## EXERCISE
Would you repeat every entry below word for word but drop the images?

## INFORMATION PROVIDED

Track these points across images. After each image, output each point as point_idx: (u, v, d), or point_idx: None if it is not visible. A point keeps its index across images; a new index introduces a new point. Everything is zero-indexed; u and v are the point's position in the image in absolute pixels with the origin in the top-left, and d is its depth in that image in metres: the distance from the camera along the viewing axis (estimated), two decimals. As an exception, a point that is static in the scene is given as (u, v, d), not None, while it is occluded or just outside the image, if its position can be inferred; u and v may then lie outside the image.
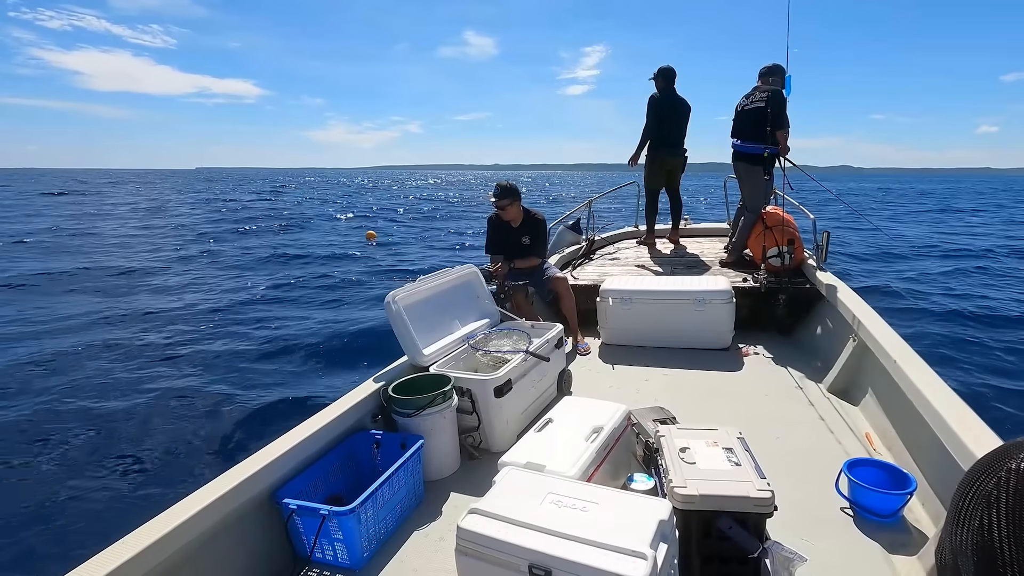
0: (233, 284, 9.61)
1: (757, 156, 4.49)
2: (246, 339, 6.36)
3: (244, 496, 1.79)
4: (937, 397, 2.00)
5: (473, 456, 2.54)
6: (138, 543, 1.47)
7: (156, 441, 4.00)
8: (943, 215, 23.64)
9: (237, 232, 17.37)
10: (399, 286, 2.82)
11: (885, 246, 12.48)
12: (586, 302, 4.06)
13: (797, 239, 4.20)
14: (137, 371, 5.41)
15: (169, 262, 11.91)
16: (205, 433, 4.12)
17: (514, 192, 3.72)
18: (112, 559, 1.42)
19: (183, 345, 6.16)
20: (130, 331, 6.71)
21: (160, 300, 8.38)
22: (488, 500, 1.51)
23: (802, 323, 3.90)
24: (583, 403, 2.31)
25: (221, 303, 8.14)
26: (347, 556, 1.85)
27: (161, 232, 17.54)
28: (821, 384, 3.07)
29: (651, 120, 5.22)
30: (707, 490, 1.62)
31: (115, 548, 1.47)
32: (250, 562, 1.83)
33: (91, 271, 10.57)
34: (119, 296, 8.61)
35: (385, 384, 2.48)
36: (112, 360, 5.70)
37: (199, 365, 5.55)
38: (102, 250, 13.46)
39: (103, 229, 18.09)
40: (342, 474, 2.22)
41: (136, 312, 7.58)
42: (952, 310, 7.11)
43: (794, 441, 2.49)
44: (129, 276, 10.25)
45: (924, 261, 11.33)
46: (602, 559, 1.25)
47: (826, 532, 1.89)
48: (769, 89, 4.42)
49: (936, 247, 13.07)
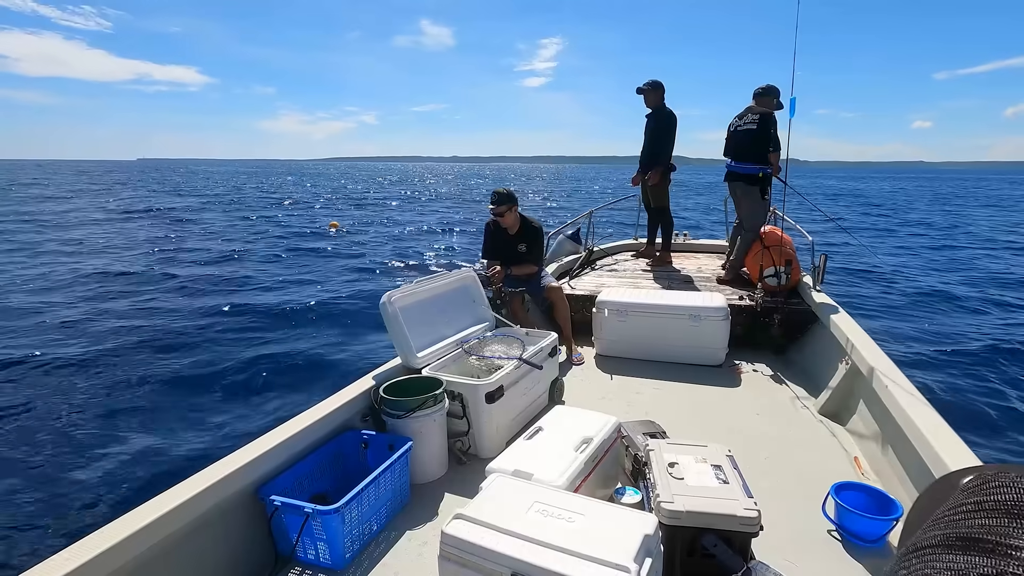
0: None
1: (752, 176, 4.53)
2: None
3: (228, 490, 1.77)
4: (926, 424, 2.01)
5: (461, 461, 2.53)
6: (114, 535, 1.45)
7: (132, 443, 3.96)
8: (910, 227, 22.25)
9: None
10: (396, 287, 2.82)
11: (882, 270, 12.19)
12: (582, 312, 4.05)
13: (794, 260, 4.22)
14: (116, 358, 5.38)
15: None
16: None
17: (511, 199, 3.73)
18: (85, 551, 1.39)
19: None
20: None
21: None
22: (474, 506, 1.50)
23: (796, 344, 3.91)
24: (574, 413, 2.31)
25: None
26: (329, 556, 1.83)
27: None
28: (812, 406, 3.07)
29: (674, 138, 5.18)
30: (694, 506, 1.61)
31: (89, 539, 1.44)
32: (230, 558, 1.81)
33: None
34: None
35: (376, 384, 2.48)
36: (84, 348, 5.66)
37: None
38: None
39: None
40: (329, 473, 2.21)
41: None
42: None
43: (783, 461, 2.49)
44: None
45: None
46: (586, 571, 1.25)
47: (811, 555, 1.88)
48: (760, 111, 4.47)
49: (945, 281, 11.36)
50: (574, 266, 5.32)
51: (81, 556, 1.37)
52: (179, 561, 1.65)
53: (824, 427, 2.83)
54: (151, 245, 13.23)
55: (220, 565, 1.78)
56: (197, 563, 1.71)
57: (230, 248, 12.87)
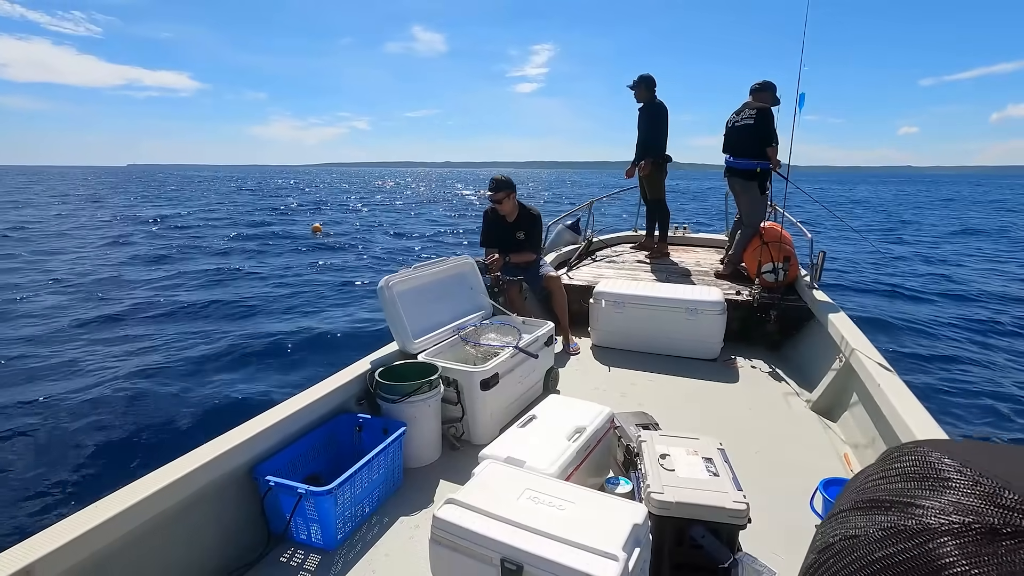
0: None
1: (751, 172, 4.52)
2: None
3: (222, 469, 1.78)
4: (917, 423, 2.03)
5: (455, 447, 2.55)
6: (109, 509, 1.46)
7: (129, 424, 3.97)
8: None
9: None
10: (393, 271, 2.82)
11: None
12: (579, 302, 4.06)
13: (793, 256, 4.22)
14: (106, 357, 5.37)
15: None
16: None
17: (509, 185, 3.71)
18: (79, 525, 1.40)
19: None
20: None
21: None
22: (466, 492, 1.52)
23: (791, 340, 3.93)
24: (568, 402, 2.32)
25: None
26: (321, 536, 1.85)
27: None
28: (805, 401, 3.10)
29: (667, 129, 5.17)
30: (683, 498, 1.63)
31: (83, 513, 1.45)
32: (223, 536, 1.83)
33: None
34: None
35: (372, 368, 2.48)
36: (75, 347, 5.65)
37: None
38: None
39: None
40: (323, 454, 2.22)
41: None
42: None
43: (773, 456, 2.52)
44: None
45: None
46: (574, 558, 1.26)
47: (798, 548, 1.91)
48: (758, 106, 4.45)
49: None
50: (572, 256, 5.32)
51: (75, 529, 1.38)
52: (173, 537, 1.66)
53: (815, 423, 2.85)
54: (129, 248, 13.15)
55: (214, 542, 1.80)
56: (191, 539, 1.72)
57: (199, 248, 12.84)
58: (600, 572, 1.22)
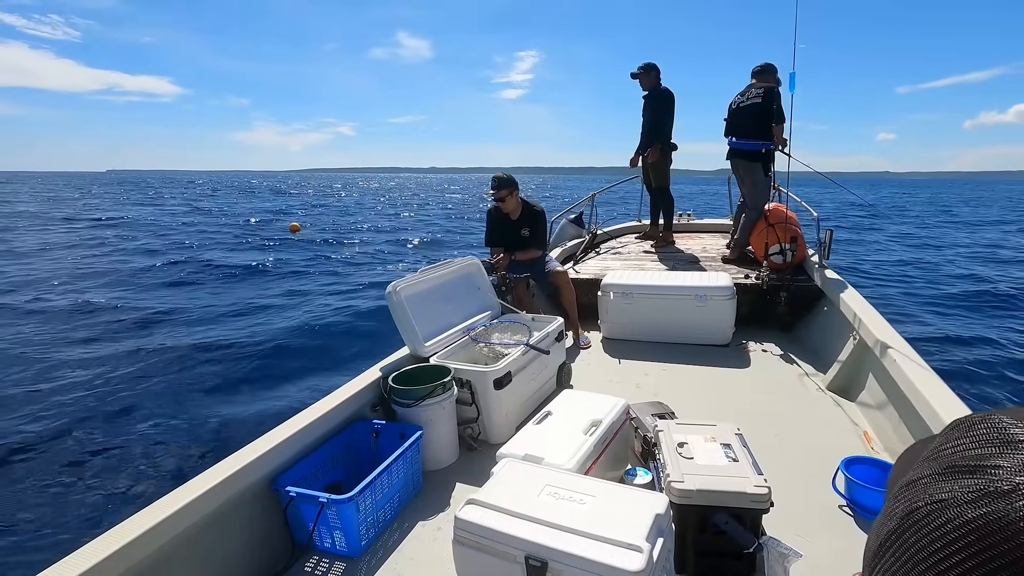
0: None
1: (755, 152, 4.49)
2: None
3: (244, 483, 1.80)
4: (935, 397, 2.01)
5: (472, 447, 2.55)
6: (136, 528, 1.48)
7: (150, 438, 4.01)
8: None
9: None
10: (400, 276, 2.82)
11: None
12: (587, 296, 4.05)
13: (799, 236, 4.19)
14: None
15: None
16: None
17: (511, 183, 3.71)
18: (109, 544, 1.42)
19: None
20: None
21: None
22: (486, 491, 1.52)
23: (803, 320, 3.90)
24: (582, 396, 2.32)
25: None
26: (345, 544, 1.86)
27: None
28: (820, 382, 3.07)
29: (673, 115, 5.14)
30: (704, 485, 1.62)
31: (112, 533, 1.47)
32: (249, 548, 1.84)
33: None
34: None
35: (385, 374, 2.49)
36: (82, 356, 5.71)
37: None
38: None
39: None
40: (341, 462, 2.24)
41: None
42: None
43: (792, 438, 2.50)
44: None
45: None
46: (598, 551, 1.26)
47: (822, 529, 1.90)
48: (764, 85, 4.42)
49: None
50: (578, 250, 5.31)
51: (103, 551, 1.40)
52: (201, 552, 1.68)
53: (833, 402, 2.83)
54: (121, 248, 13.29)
55: (240, 555, 1.81)
56: (218, 553, 1.74)
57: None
58: (625, 564, 1.22)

## WRITTEN REPLY
Track these points across images. After each image, output each point as point_idx: (u, v, d), or point_idx: None if it is not visible. A point keeps its index across images; a new index introduces a new point. Everything is zero-indexed; u and v are the point's position in the image in absolute pixels with the origin in the top-left, and d is its depth in that image in metres: the distance from the camera along the viewing axis (estimated), two decimals. As an exception, a point that is static in the scene is given as (u, v, d), not None, while it is occluded or just outside the image, if its position can be inferred; u and v may then lie outside the image.
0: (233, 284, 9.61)
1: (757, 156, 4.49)
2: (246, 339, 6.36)
3: (244, 496, 1.79)
4: (937, 397, 2.00)
5: (473, 456, 2.54)
6: (138, 543, 1.47)
7: (156, 441, 4.00)
8: (943, 215, 23.64)
9: (237, 232, 17.37)
10: (399, 286, 2.82)
11: (885, 246, 12.48)
12: (586, 302, 4.06)
13: (797, 239, 4.20)
14: (137, 371, 5.41)
15: (169, 262, 11.91)
16: (205, 433, 4.12)
17: (514, 192, 3.72)
18: (112, 559, 1.42)
19: (183, 345, 6.16)
20: (130, 331, 6.71)
21: (160, 300, 8.38)
22: (488, 500, 1.51)
23: (802, 323, 3.90)
24: (583, 403, 2.31)
25: (221, 303, 8.14)
26: (347, 556, 1.85)
27: (161, 232, 17.54)
28: (821, 384, 3.07)
29: (651, 120, 5.22)
30: (707, 490, 1.62)
31: (115, 548, 1.47)
32: (250, 562, 1.83)
33: (91, 271, 10.57)
34: (119, 296, 8.61)
35: (385, 384, 2.48)
36: (112, 360, 5.70)
37: (199, 365, 5.55)
38: (102, 250, 13.46)
39: (103, 229, 18.09)
40: (342, 474, 2.22)
41: (136, 312, 7.58)
42: (952, 310, 7.11)
43: (794, 441, 2.49)
44: (129, 276, 10.25)
45: (924, 261, 11.33)
46: (602, 559, 1.25)
47: (826, 532, 1.89)
48: (769, 89, 4.42)
49: (936, 247, 13.07)
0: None
1: (752, 176, 4.53)
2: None
3: (228, 490, 1.77)
4: (926, 424, 2.01)
5: (461, 461, 2.53)
6: (114, 535, 1.45)
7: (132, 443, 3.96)
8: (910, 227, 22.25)
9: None
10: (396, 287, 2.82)
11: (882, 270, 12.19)
12: (582, 312, 4.05)
13: (794, 260, 4.22)
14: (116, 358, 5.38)
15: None
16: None
17: (511, 199, 3.73)
18: (85, 551, 1.39)
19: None
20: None
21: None
22: (474, 506, 1.50)
23: (796, 344, 3.91)
24: (574, 413, 2.31)
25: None
26: (329, 556, 1.83)
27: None
28: (812, 406, 3.07)
29: (674, 138, 5.18)
30: (694, 506, 1.61)
31: (89, 539, 1.44)
32: (230, 558, 1.81)
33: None
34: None
35: (376, 384, 2.48)
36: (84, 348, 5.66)
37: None
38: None
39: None
40: (329, 473, 2.21)
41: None
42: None
43: (783, 461, 2.49)
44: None
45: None
46: (586, 571, 1.25)
47: (811, 555, 1.88)
48: (760, 111, 4.47)
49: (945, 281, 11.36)
50: (574, 266, 5.32)
51: (81, 556, 1.37)
52: (179, 561, 1.65)
53: (824, 427, 2.83)
54: (151, 245, 13.23)
55: (220, 565, 1.78)
56: (197, 563, 1.71)
57: (230, 248, 12.87)
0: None
1: (751, 172, 4.52)
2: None
3: (222, 469, 1.78)
4: (917, 423, 2.03)
5: (455, 447, 2.55)
6: (109, 509, 1.46)
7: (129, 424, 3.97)
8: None
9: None
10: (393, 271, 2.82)
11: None
12: (579, 302, 4.06)
13: (793, 256, 4.22)
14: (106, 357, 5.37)
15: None
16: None
17: (509, 185, 3.71)
18: (79, 525, 1.40)
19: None
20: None
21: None
22: (466, 492, 1.52)
23: (791, 340, 3.93)
24: (568, 402, 2.32)
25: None
26: (321, 536, 1.85)
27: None
28: (805, 401, 3.10)
29: (667, 129, 5.17)
30: (683, 498, 1.63)
31: (83, 513, 1.45)
32: (223, 536, 1.83)
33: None
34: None
35: (372, 368, 2.48)
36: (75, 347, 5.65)
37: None
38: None
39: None
40: (323, 454, 2.22)
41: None
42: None
43: (773, 456, 2.52)
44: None
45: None
46: (574, 558, 1.26)
47: (798, 548, 1.91)
48: (758, 106, 4.45)
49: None
50: (572, 256, 5.32)
51: (75, 529, 1.38)
52: (173, 537, 1.66)
53: (815, 423, 2.85)
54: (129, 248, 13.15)
55: (214, 542, 1.80)
56: (191, 539, 1.72)
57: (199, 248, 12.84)
58: (600, 572, 1.22)
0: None
1: (755, 152, 4.49)
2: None
3: (244, 483, 1.80)
4: (935, 397, 2.01)
5: (472, 447, 2.55)
6: (136, 528, 1.48)
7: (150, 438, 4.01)
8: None
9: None
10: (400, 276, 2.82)
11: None
12: (587, 296, 4.05)
13: (799, 236, 4.19)
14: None
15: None
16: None
17: (511, 183, 3.71)
18: (109, 544, 1.42)
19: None
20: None
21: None
22: (486, 491, 1.52)
23: (803, 320, 3.90)
24: (582, 396, 2.32)
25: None
26: (345, 544, 1.86)
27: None
28: (820, 382, 3.07)
29: (673, 115, 5.14)
30: (704, 485, 1.62)
31: (112, 533, 1.47)
32: (249, 548, 1.84)
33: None
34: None
35: (385, 374, 2.49)
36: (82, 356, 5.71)
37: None
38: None
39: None
40: (341, 462, 2.24)
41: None
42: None
43: (792, 438, 2.50)
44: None
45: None
46: (598, 551, 1.26)
47: (822, 529, 1.90)
48: (764, 85, 4.42)
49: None
50: (578, 250, 5.31)
51: (103, 551, 1.40)
52: (201, 552, 1.68)
53: (833, 402, 2.83)
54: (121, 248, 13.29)
55: (240, 555, 1.81)
56: (218, 553, 1.74)
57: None
58: (625, 564, 1.22)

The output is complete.